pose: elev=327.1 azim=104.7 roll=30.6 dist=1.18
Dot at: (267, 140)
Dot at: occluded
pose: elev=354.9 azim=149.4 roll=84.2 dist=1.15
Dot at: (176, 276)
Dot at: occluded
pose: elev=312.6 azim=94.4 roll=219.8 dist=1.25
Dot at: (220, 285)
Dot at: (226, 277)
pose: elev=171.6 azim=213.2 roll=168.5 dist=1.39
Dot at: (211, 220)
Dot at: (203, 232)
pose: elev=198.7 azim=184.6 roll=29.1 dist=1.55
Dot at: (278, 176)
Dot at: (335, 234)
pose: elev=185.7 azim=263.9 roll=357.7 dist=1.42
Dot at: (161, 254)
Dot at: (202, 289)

=-=-=-=-=

» Stated problem:
Put each line of the listing above into a numbered list, leaving out any blank lines.

» Full answer:
1. pose: elev=327.1 azim=104.7 roll=30.6 dist=1.18
2. Dot at: (267, 140)
3. Dot at: occluded
4. pose: elev=354.9 azim=149.4 roll=84.2 dist=1.15
5. Dot at: (176, 276)
6. Dot at: occluded
7. pose: elev=312.6 azim=94.4 roll=219.8 dist=1.25
8. Dot at: (220, 285)
9. Dot at: (226, 277)
10. pose: elev=171.6 azim=213.2 roll=168.5 dist=1.39
11. Dot at: (211, 220)
12. Dot at: (203, 232)
13. pose: elev=198.7 azim=184.6 roll=29.1 dist=1.55
14. Dot at: (278, 176)
15. Dot at: (335, 234)
16. pose: elev=185.7 azim=263.9 roll=357.7 dist=1.42
17. Dot at: (161, 254)
18. Dot at: (202, 289)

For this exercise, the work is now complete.